My poor mother, finally frustrated with my clumsiness one hot July, used isopropyl alcohol to clean the abraded skin and bloodied knee poking through yet another pair of ruined bluejeans. 



Although the alcohol felt like sheer torture, it was both preventative for infections, and perhaps a reminder for me about future suffering should I continue being so rough with myself again so soon. After this, she applied a soothing salve followed by a bandage, and off I was to the outdoors again. 


What wounds have you endured, and how deep did they go? Something more profound, like a puncture wound, might entail a different method for healing altogether. I wouldn't know much about this one, though. 



After running through a field and driving a rusty nail into the arch of my foot at some later point in childhood, I decided to hide this particular wound from my mother. I couldn't imagine what would need to be done to support the healing work. If alcohol was the remedy for minor knee scrapes, what would be required for a hole in the bottom of my foot? Luckily, it healed fine with some self-nurturing, a bit of limping, and slowing down for a few weeks--and I didn't get tetanus.


Deeper wounds like surgical incisions often require several stitches. These are necessary at numerous layers of the tissue where a cut has occurred to prepare the body for successful post-operative healing, less scarring, and more tissue mobility.




Somatic healing should be similarly investigated, I believe. What does it require of us to heal the schisms between body and mind?

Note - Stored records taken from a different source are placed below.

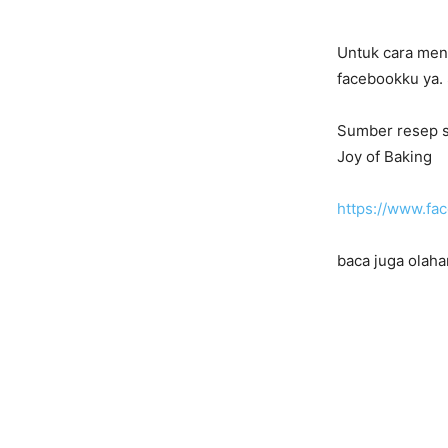
Untuk cara mengh
facebookku ya
Sumber resep s
Joy of Baking
https://www.f
baca juga olaha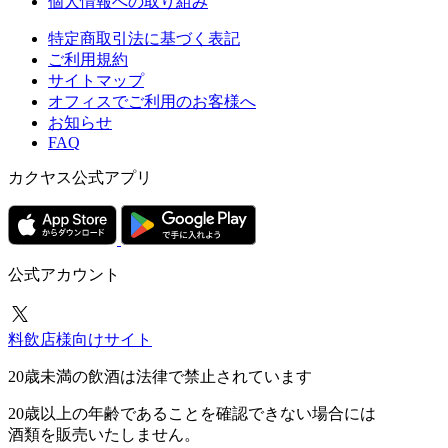
個人情報への取り組み
特定商取引法に基づく表記
ご利用規約
サイトマップ
オフィスでご利用のお客様へ
お知らせ
FAQ
カクヤス公式アプリ
公式アカウント
料飲店様向けサイト
20歳未満の飲酒は法律で禁止されています
20歳以上の年齢であることを確認できない場合には
酒類を販売いたしません。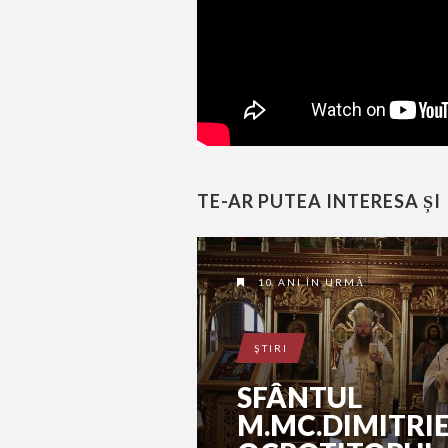
TE-AR PUTEA INTERESA ȘI
10 ANI ÎN URMĂ
ŞTIRI
SFÂNTUL
M.MC.DIMITRIE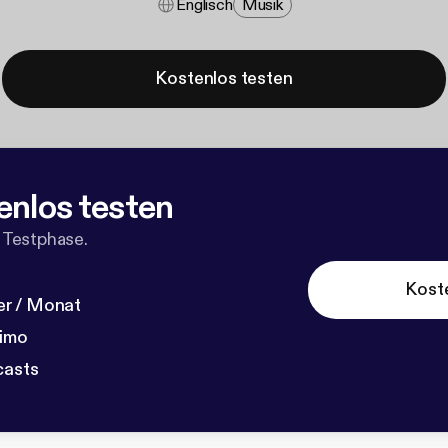
Englisch
Musik
Kostenlos testen
enlos testen
 Testphase.
Kost
r / Monat
dimo
casts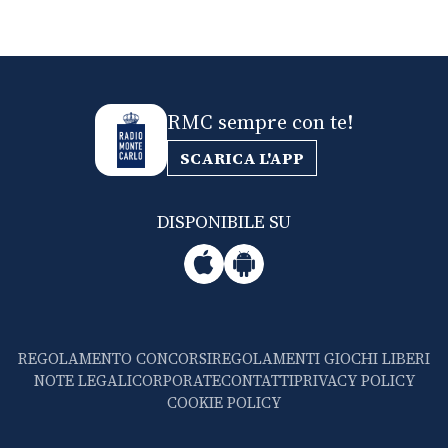
RMC sempre con te!
SCARICA L'APP
DISPONIBILE SU
REGOLAMENTO CONCORSI
REGOLAMENTI GIOCHI LIBERI
NOTE LEGALI
CORPORATE
CONTATTI
PRIVACY POLICY
COOKIE POLICY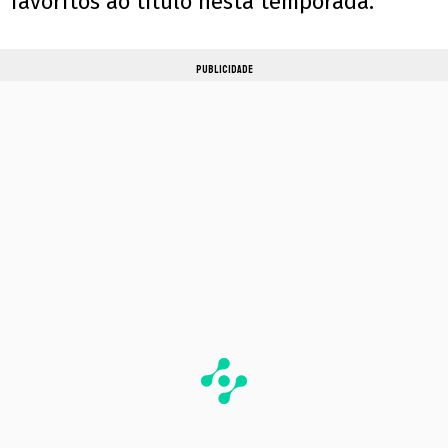
favoritos ao título nesta temporada.
PUBLICIDADE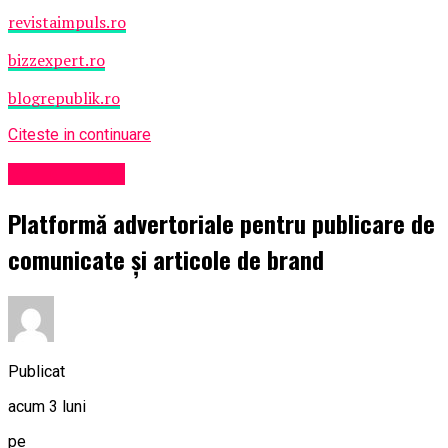
revistaimpuls.ro
bizzexpert.ro
blogrepublik.ro
Citeste in continuare
Știri din județ
Platformă advertoriale pentru publicare de
comunicate și articole de brand
Publicat
acum 3 luni
pe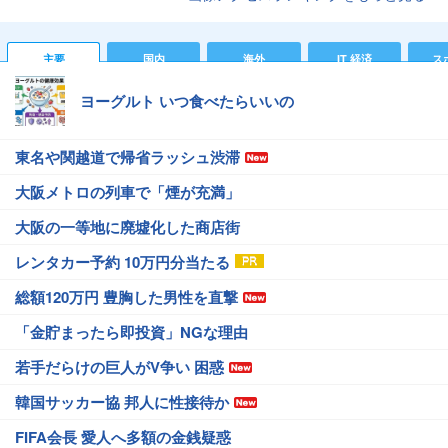
主要
国内
海外
IT 経済
ス
ヨーグルト いつ食べたらいいの
東名や関越道で帰省ラッシュ渋滞
大阪メトロの列車で「煙が充満」
大阪の一等地に廃墟化した商店街
レンタカー予約 10万円分当たる
総額120万円 豊胸した男性を直撃
「金貯まったら即投資」NGな理由
若手だらけの巨人がV争い 困惑
韓国サッカー協 邦人に性接待か
FIFA会長 愛人へ多額の金銭疑惑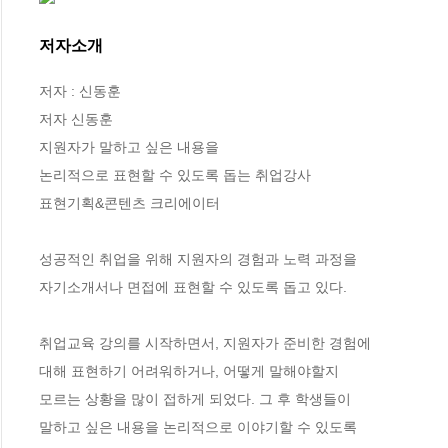
저자소개
저자 : 신동훈

저자 신동훈

지원자가 말하고 싶은 내용을 

논리적으로 표현할 수 있도록 돕는 취업강사 

표현기획&콘텐츠 크리에이터 

성공적인 취업을 위해 지원자의 경험과 노력 과정을 

자기소개서나 면접에 표현할 수 있도록 돕고 있다. 

취업교육 강의를 시작하면서, 지원자가 준비한 경험에

대해 표현하기 어려워하거나, 어떻게 말해야할지 

모르는 상황을 많이 접하게 되었다. 그 후 학생들이 

말하고 싶은 내용을 논리적으로 이야기할 수 있도록 
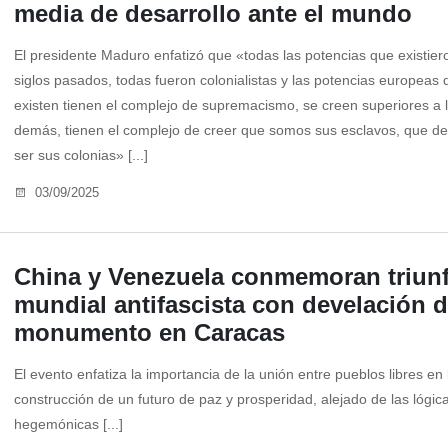
media de desarrollo ante el mundo
El presidente Maduro enfatizó que «todas las potencias que existier
siglos pasados, todas fueron colonialistas y las potencias europeas
existen tienen el complejo de supremacismo, se creen superiores a 
demás, tienen el complejo de creer que somos sus esclavos, que 
ser sus colonias» [...]
03/09/2025
China y Venezuela conmemoran triun
mundial antifascista con develación 
monumento en Caracas
El evento enfatiza la importancia de la unión entre pueblos libres en 
construcción de un futuro de paz y prosperidad, alejado de las lógic
hegemónicas [...]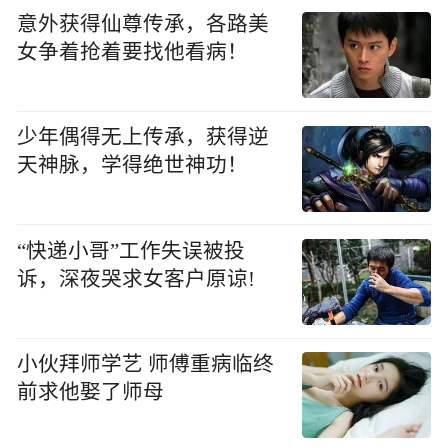
意外获得仙尊传承，各路美
女争着抢着要找他看病！
少年偶得无上传承，获得逆
天神脉，学得绝世神功！
“快递小哥”工作失误被投
诉，深夜哭求女客户原谅!
小伙拜师学艺 师傅重病临终
前求他娶了师母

In our uniquely historical body (with its nested realities), where have there been scrapes and bruises? And in what ways have these past injuries not appropriately been tended?


When considering our energetic signature, or personality, that distinctly frames our presence, what might be lurking in the background, injured? Some aspects of self allow everyone to distinguish us from someone else they know, but these behaviors may also contain unresolved past cuts because they left residual impressions. We show up in our lives today, in part, based on this information. We all have come to see these traits as our real identity; they might be scabrous unhealed injuries masquerading as personality traits. In our self-reflections, when was the last time we considered if any inflammatory process --which left unchecked-- might negatively affect the way we take and give breath? By inviting such a question, we might unearth our individual self's hardened notions for more critical consideration. The result of which might look like an authentic connection with ourselves and others.


What might gently, but deeply dis-infect long-held fissures in our emotional and psychological viewpoints that we hold firm? This is especially important if doing so could wholly and finally be the healing that we seek?


What 'soul wounds' that only you can fully understand—let alone have any hopes at mending this lifetime-- are you still carrying all by yourself?


These kinds of questions are at the heart of an authentic deep somatic healing practice. They can support us, not to answer the questions posed with words necessarily, but instead move into a direct relationship with the body-mind complex, fostering our return to innate wholeness.